▶ DOCUMENT EXCERPT:

And another personal viewpoint - in our circumstances (writing
WebAPI-based single-page apps using AngularJS), my preference is for an
anaemic domain model with very little business logic beyond basic
validation.  The 'natural' pattern for me is to split things as follows:

 

- WebAPI controllers:  Form the system's public API, and get reusuable
'services' injected by an IoC container (including a UnitOfWork,
NHibernate ISession[Factory], business rule implementations, etc)

- WebAPI models:  Contain logic to synchronize their state with the
matching entity(s) using the services supplied to the controller through
IoC.

- UnitOfWork component:  Manages the NHibernate ISession / Transaction,
provides context services for error handling

 

Like RP & Oskar, I prefer to keep the domain entities blissfully
ignorant of NHibernate's existence; however, I completely loathe the
"repository exposing IQueryable" which IMO is an abstraction leak - like
Gunnar, I regard it as being completely out of the question.  Frankly,
as far as I'm concerned, the domain entities are merely a representation
of data in the same way as the WebAPI models, AutoMapper DTO's,
JSON-on-the-wire and JavaScript classes; very anti-OO, I know, but then
I've never fully subscribed to OO-philosophy either as I think that
whilst there are a lot of 'good concepts' in it they don't apply to
every situation and in some cases are positively harmful.  The really
big issue is that no matter how much we'd like to pretend differently,
under most circumstances we pass _data representations_ over wires, not
behaviour; the OO 'data & behaviour together' philosophy simply doesn't
work for e.g. bytes-in-a-file (SQL DB!) --> bytes-in-RAM (domain entity)
or different-bytes-in-different-RAM (some other process, possibly on a
different machine using a different language and even a different CPU
instruction set).  CORBA was the closest anyone came to achieving the OO
dream, and we all know how well that worked out!! 

 

/Pete

 

 

From: [email protected] [mailto:[email protected]] On
Behalf Of Ricardo Peres
Sent: 30 September 2013 10:13
To: [email protected]
Subject: Re: [nhusers] Design pattern - where to put business logic

 

I agree with Oskar: I never have references to NHibernate in my domain
(and I will soon get rid of Iesi.Collections as well, when NHibernate 4
is released in NuGet).

Another totally different thing is having business methods and
calculated properties, which is OK, provided they respect the Law of
Demeter and only touch public properties and methods of the class' own
properties, otherwise you end up with an anemic model.

 

Just my 5 cents.

 

RP

On Sunday, September 29, 2013 6:01:31 PM UTC+1, Gunnar Liljas wrote:

And just to add to the confusion, I disagree. I've rarely found it to be
of any significant advantage to make my domain model unaware of the
persistence mechanism, and quite often it's a major, major disadvantage.

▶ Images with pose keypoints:
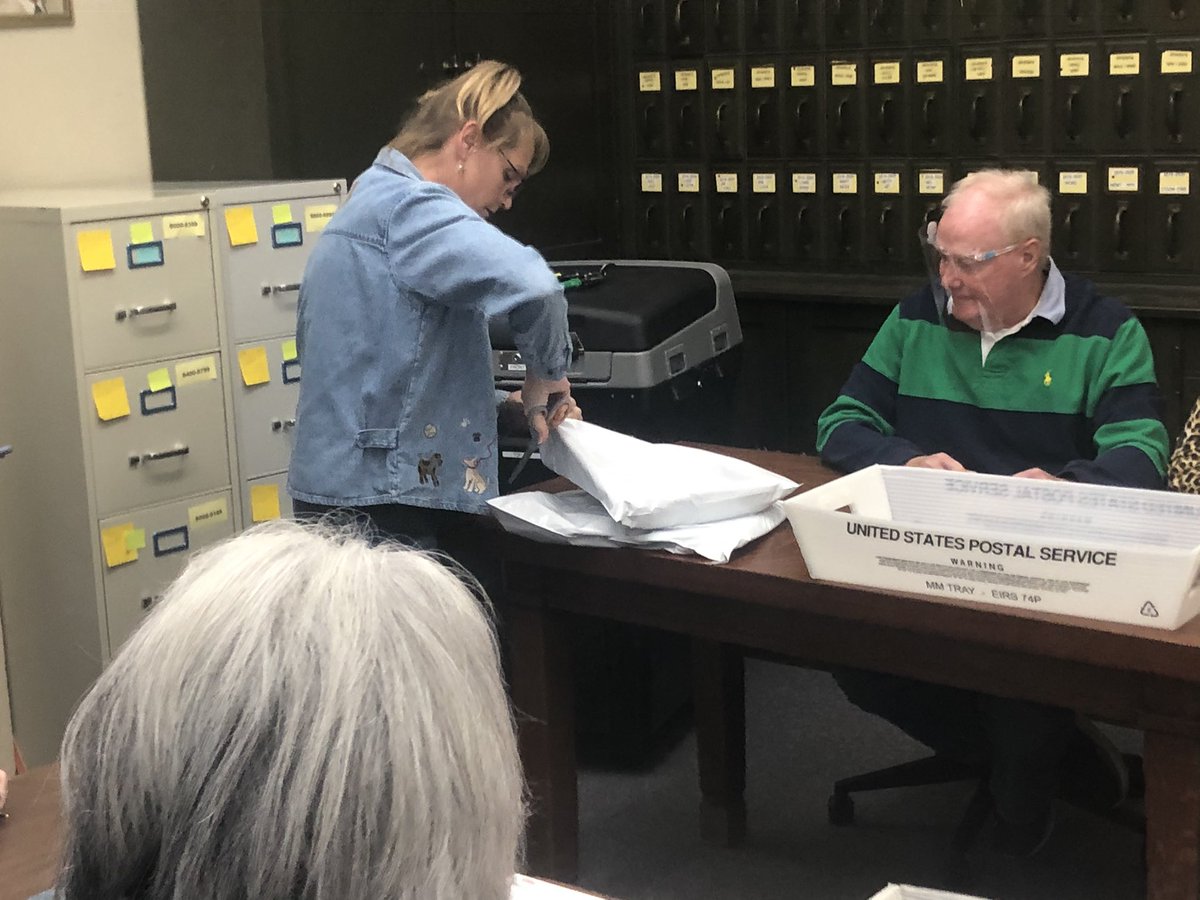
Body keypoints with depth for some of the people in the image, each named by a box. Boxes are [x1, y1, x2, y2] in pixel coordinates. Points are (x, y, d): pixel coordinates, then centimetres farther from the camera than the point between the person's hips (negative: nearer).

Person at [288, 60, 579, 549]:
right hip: (375, 503, -10)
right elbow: (528, 284, -31)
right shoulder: (407, 206, -14)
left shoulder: (371, 204, 18)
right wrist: (546, 372, -13)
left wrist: (492, 404, 13)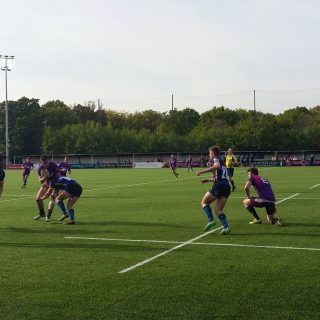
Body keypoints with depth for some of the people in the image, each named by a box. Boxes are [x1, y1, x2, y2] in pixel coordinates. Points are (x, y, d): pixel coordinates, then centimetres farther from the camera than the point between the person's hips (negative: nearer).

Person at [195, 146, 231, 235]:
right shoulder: (221, 161, 30)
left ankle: (211, 220, -8)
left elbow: (217, 166, -22)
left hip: (219, 185, -8)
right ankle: (226, 227, -11)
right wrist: (208, 180, 41)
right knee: (218, 210, 7)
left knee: (204, 202, 8)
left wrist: (201, 171, -21)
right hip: (227, 186, 8)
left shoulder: (215, 159, 4)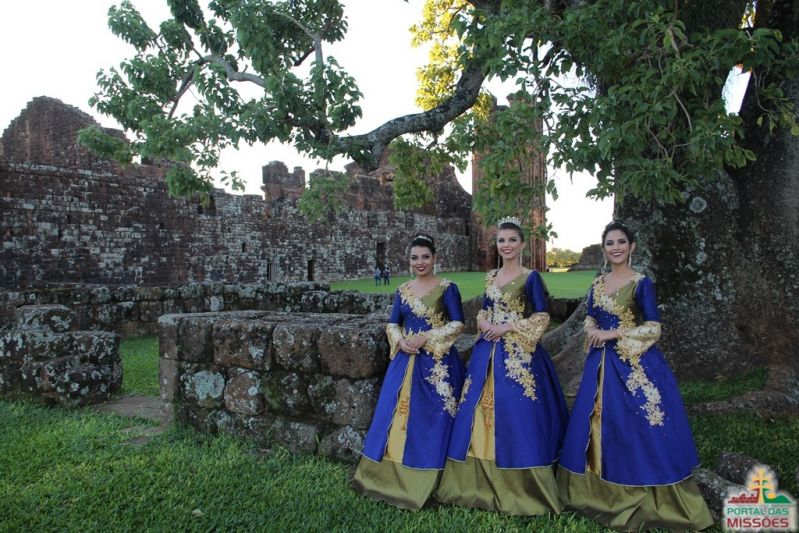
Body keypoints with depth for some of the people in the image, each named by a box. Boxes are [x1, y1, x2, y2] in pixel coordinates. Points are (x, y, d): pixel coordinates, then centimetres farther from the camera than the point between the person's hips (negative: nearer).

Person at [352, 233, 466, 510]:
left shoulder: (447, 288, -4)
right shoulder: (402, 290, 10)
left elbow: (457, 324, -10)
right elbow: (392, 324, 12)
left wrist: (425, 338, -16)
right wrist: (401, 341, -9)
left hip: (437, 362, -5)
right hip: (406, 360, 5)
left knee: (431, 416, 0)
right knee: (397, 413, 8)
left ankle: (426, 481, 14)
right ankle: (393, 474, 23)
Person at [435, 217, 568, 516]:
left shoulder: (531, 277, -4)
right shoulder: (490, 278, 13)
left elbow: (542, 317, -9)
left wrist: (508, 328, -15)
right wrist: (484, 324, -3)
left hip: (518, 353, -6)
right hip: (489, 351, 6)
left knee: (517, 414, -5)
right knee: (482, 411, 7)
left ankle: (520, 490, 8)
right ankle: (484, 483, 20)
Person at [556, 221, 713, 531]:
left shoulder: (641, 283, -8)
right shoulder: (597, 284, 8)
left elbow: (653, 328, -11)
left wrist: (614, 334, -15)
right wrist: (592, 331, -4)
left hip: (635, 363, -6)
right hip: (602, 361, 6)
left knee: (634, 426, -1)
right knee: (599, 423, 11)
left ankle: (640, 497, 13)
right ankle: (600, 490, 26)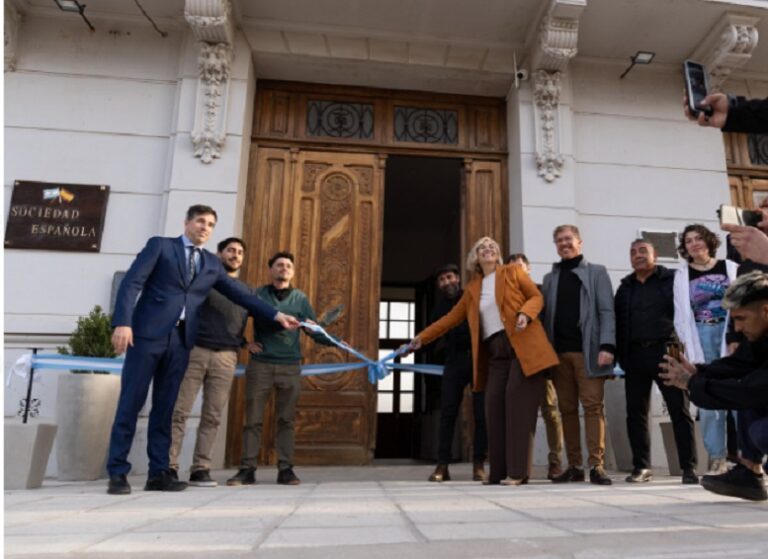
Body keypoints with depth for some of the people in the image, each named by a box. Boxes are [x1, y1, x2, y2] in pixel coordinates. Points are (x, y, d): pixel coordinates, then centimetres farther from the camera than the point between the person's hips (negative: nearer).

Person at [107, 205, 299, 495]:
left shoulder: (212, 263, 17)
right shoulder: (160, 245, 5)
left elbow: (240, 294, 17)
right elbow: (131, 283, -4)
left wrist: (276, 315, 11)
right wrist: (123, 322, -17)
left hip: (181, 339, 4)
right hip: (148, 333, -4)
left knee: (164, 407, 7)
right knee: (130, 403, -1)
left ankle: (158, 473, 12)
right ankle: (117, 473, 6)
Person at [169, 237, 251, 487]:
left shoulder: (246, 290, 18)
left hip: (226, 357, 2)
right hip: (194, 351, -2)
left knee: (212, 416, 1)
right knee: (179, 411, -4)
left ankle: (200, 468, 6)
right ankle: (169, 466, 2)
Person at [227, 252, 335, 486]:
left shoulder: (300, 298, 7)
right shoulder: (257, 294, 6)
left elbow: (315, 331, 3)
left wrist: (335, 341, -11)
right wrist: (246, 343, 1)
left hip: (290, 366, 1)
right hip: (260, 365, 0)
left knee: (286, 420, 5)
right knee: (253, 419, 2)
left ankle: (285, 469, 11)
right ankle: (247, 469, 9)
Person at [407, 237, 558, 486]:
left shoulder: (513, 272, 10)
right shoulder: (472, 289, 19)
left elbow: (536, 296, 4)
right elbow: (452, 317, 20)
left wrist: (525, 314, -17)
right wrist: (422, 337, 18)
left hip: (522, 346, -4)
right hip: (495, 353, 4)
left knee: (516, 400, -12)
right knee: (494, 405, -5)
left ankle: (517, 471, -8)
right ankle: (499, 471, 0)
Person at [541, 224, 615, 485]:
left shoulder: (596, 272, 9)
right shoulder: (550, 278, 19)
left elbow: (607, 311, -1)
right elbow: (546, 316, 13)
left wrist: (607, 345, -14)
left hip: (587, 351, -3)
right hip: (559, 352, 4)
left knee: (593, 406, -6)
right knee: (567, 409, 5)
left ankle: (597, 465, -2)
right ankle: (574, 466, 11)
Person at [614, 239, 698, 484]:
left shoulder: (672, 279, 5)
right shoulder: (625, 287, 16)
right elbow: (618, 323, 13)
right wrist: (620, 357, 4)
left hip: (666, 352, -4)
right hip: (636, 355, 4)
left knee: (679, 411, 0)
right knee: (636, 413, 5)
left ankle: (689, 467, 7)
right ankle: (641, 466, 14)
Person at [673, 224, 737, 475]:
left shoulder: (730, 268, 7)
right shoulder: (682, 275, 8)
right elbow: (681, 315, 4)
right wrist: (689, 348, -3)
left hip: (729, 334, -1)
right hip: (700, 338, 1)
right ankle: (717, 456, 7)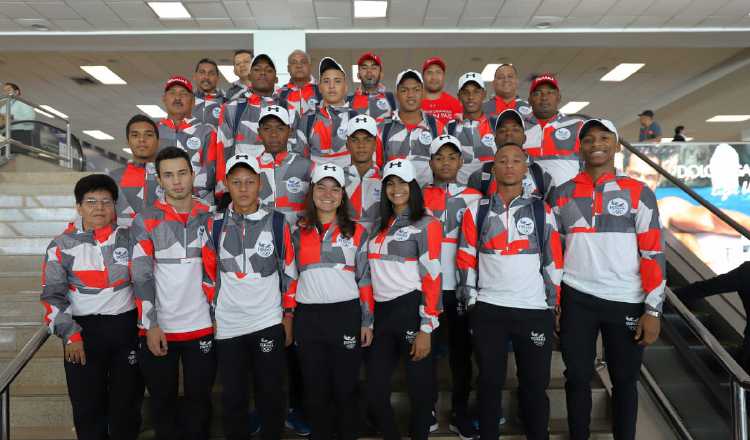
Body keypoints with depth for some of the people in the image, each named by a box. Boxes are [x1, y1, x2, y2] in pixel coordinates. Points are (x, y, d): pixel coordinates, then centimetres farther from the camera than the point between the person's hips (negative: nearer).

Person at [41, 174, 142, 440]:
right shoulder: (62, 245, 0)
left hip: (126, 326, 1)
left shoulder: (129, 239, 3)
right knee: (88, 407, 5)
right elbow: (53, 296, -1)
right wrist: (70, 334, -10)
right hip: (83, 331, -1)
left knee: (127, 402, 10)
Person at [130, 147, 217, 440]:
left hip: (202, 325, 1)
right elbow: (141, 277, -7)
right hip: (159, 327, -1)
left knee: (199, 398, 12)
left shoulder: (210, 218, 4)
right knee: (162, 401, 12)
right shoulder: (145, 221, -2)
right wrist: (151, 325, -13)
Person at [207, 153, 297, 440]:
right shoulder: (214, 224, 1)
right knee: (232, 396, 12)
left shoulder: (277, 222, -1)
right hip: (227, 325, 1)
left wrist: (288, 315, 2)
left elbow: (289, 272, 2)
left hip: (269, 322, -1)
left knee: (271, 393, 10)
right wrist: (212, 315, 4)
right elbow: (209, 272, 6)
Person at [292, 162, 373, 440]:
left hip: (346, 315, -1)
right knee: (316, 389, 11)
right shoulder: (298, 233, 8)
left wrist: (367, 322, 0)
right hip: (308, 318, 2)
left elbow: (364, 280, 3)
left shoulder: (356, 232, 3)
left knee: (346, 387, 7)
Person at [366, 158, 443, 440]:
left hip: (411, 310, -6)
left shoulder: (426, 224, -4)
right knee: (375, 390, 8)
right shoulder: (382, 225, 15)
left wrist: (426, 328, -15)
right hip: (382, 312, 6)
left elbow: (432, 277, -10)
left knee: (418, 389, 7)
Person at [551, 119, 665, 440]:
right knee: (577, 377, 10)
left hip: (627, 302, -1)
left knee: (625, 380, 12)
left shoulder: (639, 193, -1)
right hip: (576, 300, 2)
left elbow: (653, 253, -4)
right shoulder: (562, 195, 5)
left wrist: (653, 310, -8)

▶ TASK REQUIREMENTS:
1. In the NHibernate design discussion, why does Pete say the object-oriented idea of keeping data and behaviour together fails in most circumstances? Answer in one to three sentences.
2. According to the NHibernate design discussion, what does Ricardo Peres plan to remove from his domain once NHibernate 4 is released in NuGet?
3. Write a continuation of the NHibernate design discussion, picking up after its final sentence.

▶ ANSWER SECTION:
1. He says that in most circumstances what is passed over wires is data representations, not behaviour. The data moves from bytes in a file, such as a SQL database, to bytes in RAM as a domain entity. It may also move to different bytes in another process, possibly on a different machine with a different language and CPU instruction set.

2. He plans to get rid of Iesi.Collections.

3.
A repository which is queryable in any other way than using explicit
methods or query objects (in other words, a repository exposing
IQueryable) is completely out of the question.

 

Passing ISession into the business methods may not be necessary (the
session can be contextual), but there's nothing really wrong with.

 

/G 

 

2013/9/29 Angel Java Lopez <[email protected] <javascript:> >

+1

 

On Sun, Sep 29, 2013 at 11:01 AM, Oskar Berggren <[email protected]
<javascript:> > wrote:

To give short and quick answer: Ususally I would expect my domain model
to be unaware oh NHibernate or any other persistence mechanism. Instead
of passing the ISession, it's better to pass the required repository
interfaces to a domain class, since the repository interfaces in my view
are part of the domain model (but not the repository implementation).
For logic that won't fit nicely inside a domain model class, I would
normally use a domain service class to orchestrate the algorithm between
the involved model classes.

The repository implementation itself should not contain logic beyond
that of simple store/retrieve/query (and for complex queries it might be
better to use a query object).

/Oskar

 

2013/9/28 mg <[email protected] <javascript:> >

Hi,

What is the proper place to put business some more complex business
logic which requires access to other Models, not only the one on which
the operation is being executed?

Are there any open-source projects which uses a bit of business logic
and could be a good example?

 

To make myself clear: all the examples of business logic I've found are
very simple ones, like class Person with calculated property FullName
which is just a getter: FirstName + " " + LastName, or calculating
Person's Age by theirs BirthDate field.

 

Now I need some more complex logic, for example to calculate the Invoice
amount based on today's PricingPlan model which is separate model. 

Where should I implement methods like this? Is the Repository pattern
supposed to be place for this methods?

Or is it OK to implement these methods in the class it is logically
related to, just passing the ISession instance to the method, like so:

 

class Invoice

{

    // ...

    public void CalculatePrice(ISession dbSess)

    {

        var pricePlan = dbSess.Get<PricingPlan>(...); //

    }

}

 

I come from python/django background, and there's no such problem, since
the db connection/session management is hidden away from user.